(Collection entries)
● ● ● ●

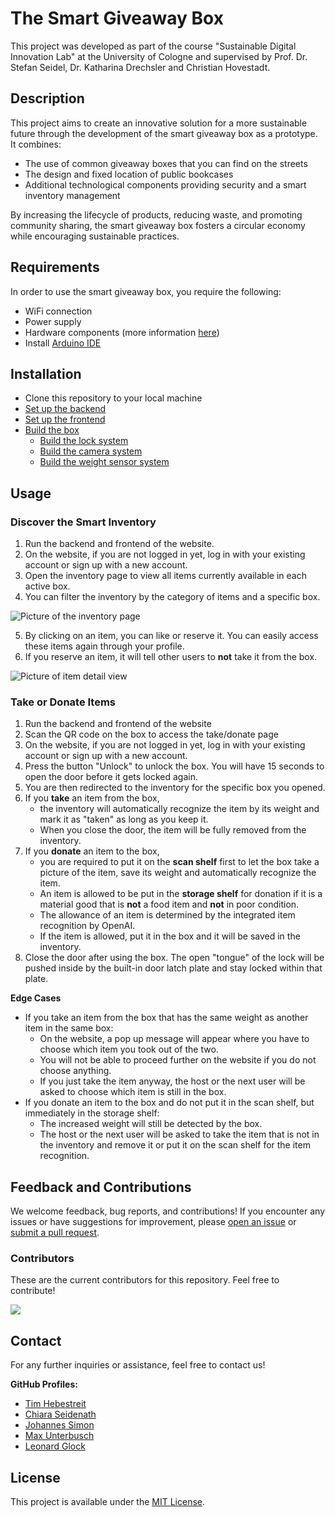 # The Smart Giveaway Box

This project was developed as part of the course "Sustainable Digital Innovation Lab" at the University of Cologne and supervised by Prof. Dr. Stefan Seidel, Dr. Katharina Drechsler and Christian Hovestadt.

## Description

This project aims to create an innovative solution for a more sustainable future through the development of the smart giveaway box as a prototype. It combines:
- The use of common giveaway boxes that you can find on the streets
- The design and fixed location of public bookcases
- Additional technological components providing security and a smart inventory management

By increasing the lifecycle of products, reducing waste, and promoting community sharing, the smart giveaway box fosters a circular economy while encouraging sustainable practices.

## Requirements

In order to use the smart giveaway box, you require the following:
- WiFi connection
- Power supply
- Hardware components (more information [here](https://github.com/CathSara/SDIL-Project/tree/main/arduino))
- Install [Arduino IDE](https://www.arduino.cc/en/software)
    
## Installation

- Clone this repository to your local machine
- [Set up the backend](https://github.com/CathSara/SDIL-Project/tree/main/backend)
- [Set up the frontend](https://github.com/CathSara/SDIL-Project/tree/main/website-sharingbox)
- [Build the box](https://github.com/CathSara/SDIL-Project/tree/main/arduino)
  - [Build the lock system](https://github.com/CathSara/SDIL-Project/tree/main/arduino/lock_system)
  - [Build the camera system](https://github.com/CathSara/SDIL-Project/tree/main/arduino/camera_system)
  - [Build the weight sensor system](https://github.com/CathSara/SDIL-Project/tree/main/arduino/weight_sensor)

## Usage

### Discover the Smart Inventory

1. Run the backend and frontend of the website.
2. On the website, if you are not logged in yet, log in with your existing account or sign up with a new account.
3. Open the inventory page to view all items currently available in each active box.
4. You can filter the inventory by the category of items and a specific box.
   
![Picture of the inventory page](https://github.com/user-attachments/assets/9794a9bd-ed35-4de6-a1a6-a9481d68a7c3)

5. By clicking on an item, you can like or reserve it. You can easily access these items again through your profile.
6. If you reserve an item, it will tell other users to **not** take it from the box.
   
![Picture of item detail view](https://github.com/user-attachments/assets/baf30f1f-e290-407f-8c71-ff7e8109f997)


### Take or Donate Items

1. Run the backend and frontend of the website
2. Scan the QR code on the box to access the take/donate page
3. On the website, if you are not logged in yet, log in with your existing account or sign up with a new account.
4. Press the button "Unlock" to unlock the box. You will have 15 seconds to open the door before it gets locked again.
5. You are then redirected to the inventory for the specific box you opened.
6. If you **take** an item from the box,
    - the inventory will automatically recognize the item by its weight and mark it as "taken" as long as you keep it.
    - When you close the door, the item will be fully removed from the inventory.
7. If you **donate** an item to the box,
    - you are required to put it on the **scan shelf** first to let the box take a picture of the item, save its weight and automatically recognize the item.
    - An item is allowed to be put in the **storage shelf** for donation if it is a material good that is **not** a food item and **not** in poor condition.
    - The allowance of an item is determined by the integrated item recognition by OpenAI.
    - If the item is allowed, put it in the box and it will be saved in the inventory.
8. Close the door after using the box. The open "tongue" of the lock will be pushed inside by the built-in door latch plate and stay locked within that plate.

**Edge Cases**

- If you take an item from the box that has the same weight as another item in the same box:
  - On the website, a pop up message will appear where you have to choose which item you took out of the two.
  - You will not be able to proceed further on the website if you do not choose anything.
  - If you just take the item anyway, the host or the next user will be asked to choose which item is still in the box.
- If you donate an item to the box and do not put it in the scan shelf, but immediately in the storage shelf:
  - The increased weight will still be detected by the box.
  - The host or the next user will be asked to take the item that is not in the inventory and remove it or put it on the scan shelf for the item recognition.

## Feedback and Contributions

We welcome feedback, bug reports, and contributions! If you encounter any issues or have suggestions for improvement, please [open an issue](https://github.com/CathSara/SDIL-Project/issues/new) or [submit a pull request](https://github.com/CathSara/SDIL-Project/pulls).

### Contributors

These are the current contributors for this repository. Feel free to contribute!

<a href="https://github.com/CathSara/SDIL-Project/graphs/contributors">
  <img src="https://contrib.rocks/image?repo=CathSara/SDIL-Project" />
</a>

## Contact

For any further inquiries or assistance, feel free to contact us!

**GitHub Profiles:** 
- [Tim Hebestreit](https://github.com/timheb16)
- [Chiara Seidenath](https://github.com/CathSara)
- [Johannes Simon](https://github.com/JS-10)
- [Max Unterbusch](https://github.com/maxiloo)
- [Leonard Glock](https://github.com/leolabla)

## License
This project is available under the [MIT License](LICENSE).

● ● ● ●

## To do
Recast the lines above as a Markdown table with two columns, Row for the row number and Text for the line, omitting blank lines. Leave the pictures out of the answer.

## Answer to this problem
| Row | Text |
|---|---|
| 1 |  # The Smart Giveaway Box |
| 2 | This project was developed as part of the course "Sustainable Digital Innovation Lab" at the University of Cologne and supervised by Prof. Dr. Stefan Seidel, Dr. Katharina Drechsler and Christian Hovestadt. |
| 3 | ## Description |
| 4 | This project aims to create an innovative solution for a more sustainable future through the development of the smart giveaway box as a prototype. It combines: |
| 5 | - The use of common giveaway boxes that you can find on the streets |
| 6 | - The design and fixed location of public bookcases |
| 7 | - Additional technological components providing security and a smart inventory management |
| 8 | By increasing the lifecycle of products, reducing waste, and promoting community sharing, the smart giveaway box fosters a circular economy while encouraging sustainable practices. |
| 9 | ## Requirements |
| 10 | In order to use the smart giveaway box, you require the following: |
| 11 | - WiFi connection |
| 12 | - Power supply |
| 13 | - Hardware components (more information [here](https://github.com/CathSara/SDIL-Project/tree/main/arduino)) |
| 14 | - Install [Arduino IDE](https://www.arduino.cc/en/software) |
| 15 | ## Installation |
| 16 | - Clone this repository to your local machine |
| 17 | - [Set up the backend](https://github.com/CathSara/SDIL-Project/tree/main/backend) |
| 18 | - [Set up the frontend](https://github.com/CathSara/SDIL-Project/tree/main/website-sharingbox) |
| 19 | - [Build the box](https://github.com/CathSara/SDIL-Project/tree/main/arduino) |
| 20 |   - [Build the lock system](https://github.com/CathSara/SDIL-Project/tree/main/arduino/lock_system) |
| 21 |   - [Build the camera system](https://github.com/CathSara/SDIL-Project/tree/main/arduino/camera_system) |
| 22 |   - [Build the weight sensor system](https://github.com/CathSara/SDIL-Project/tree/main/arduino/weight_sensor) |
| 23 | ## Usage |
| 24 | ### Discover the Smart Inventory |
| 25 | 1. Run the backend and frontend of the website. |
| 26 | 2. On the website, if you are not logged in yet, log in with your existing account or sign up with a new account. |
| 27 | 3. Open the inventory page to view all items currently available in each active box. |
| 28 | 4. You can filter the inventory by the category of items and a specific box. |
| 29 | ![Picture of the inventory page](https://github.com/user-attachments/assets/9794a9bd-ed35-4de6-a1a6-a9481d68a7c3) |
| 30 | 5. By clicking on an item, you can like or reserve it. You can easily access these items again through your profile. |
| 31 | 6. If you reserve an item, it will tell other users to **not** take it from the box. |
| 32 | ![Picture of item detail view](https://github.com/user-attachments/assets/baf30f1f-e290-407f-8c71-ff7e8109f997) |
| 33 | ### Take or Donate Items |
| 34 | 1. Run the backend and frontend of the website |
| 35 | 2. Scan the QR code on the box to access the take/donate page |
| 36 | 3. On the website, if you are not logged in yet, log in with your existing account or sign up with a new account. |
| 37 | 4. Press the button "Unlock" to unlock the box. You will have 15 seconds to open the door before it gets locked again. |
| 38 | 5. You are then redirected to the inventory for the specific box you opened. |
| 39 | 6. If you **take** an item from the box, |
| 40 |     - the inventory will automatically recognize the item by its weight and mark it as "taken" as long as you keep it. |
| 41 |     - When you close the door, the item will be fully removed from the inventory. |
| 42 | 7. If you **donate** an item to the box, |
| 43 |     - you are required to put it on the **scan shelf** first to let the box take a picture of the item, save its weight and automatically recognize the item. |
| 44 |     - An item is allowed to be put in the **storage shelf** for donation if it is a material good that is **not** a food item and **not** in poor condition. |
| 45 |     - The allowance of an item is determined by the integrated item recognition by OpenAI. |
| 46 |     - If the item is allowed, put it in the box and it will be saved in the inventory. |
| 47 | 8. Close the door after using the box. The open "tongue" of the lock will be pushed inside by the built-in door latch plate and stay locked within that plate. |
| 48 | **Edge Cases** |
| 49 | - If you take an item from the box that has the same weight as another item in the same box: |
| 50 |   - On the website, a pop up message will appear where you have to choose which item you took out of the two. |
| 51 |   - You will not be able to proceed further on the website if you do not choose anything. |
| 52 |   - If you just take the item anyway, the host or the next user will be asked to choose which item is still in the box. |
| 53 | - If you donate an item to the box and do not put it in the scan shelf, but immediately in the storage shelf: |
| 54 |   - The increased weight will still be detected by the box. |
| 55 |   - The host or the next user will be asked to take the item that is not in the inventory and remove it or put it on the scan shelf for the item recognition. |
| 56 | ## Feedback and Contributions |
| 57 | We welcome feedback, bug reports, and contributions! If you encounter any issues or have suggestions for improvement, please [open an issue](https://github.com/CathSara/SDIL-Project/issues/new) or [submit a pull request](https://github.com/CathSara/SDIL-Project/pulls). |
| 58 | ### Contributors |
| 59 | These are the current contributors for this repository. Feel free to contribute! |
| 60 | <a href="https://github.com/CathSara/SDIL-Project/graphs/contributors"> |
| 61 |   <img src="https://contrib.rocks/image?repo=CathSara/SDIL-Project" /> |
| 62 | </a> |
| 63 | ## Contact |
| 64 | For any further inquiries or assistance, feel free to contact us! |
| 65 | **GitHub Profiles:**  |
| 66 | - [Tim Hebestreit](https://github.com/timheb16) |
| 67 | - [Chiara Seidenath](https://github.com/CathSara) |
| 68 | - [Johannes Simon](https://github.com/JS-10) |
| 69 | - [Max Unterbusch](https://github.com/maxiloo) |
| 70 | - [Leonard Glock](https://github.com/leolabla) |
| 71 | ## License |
| 72 | This project is available under the [MIT License](LICENSE). |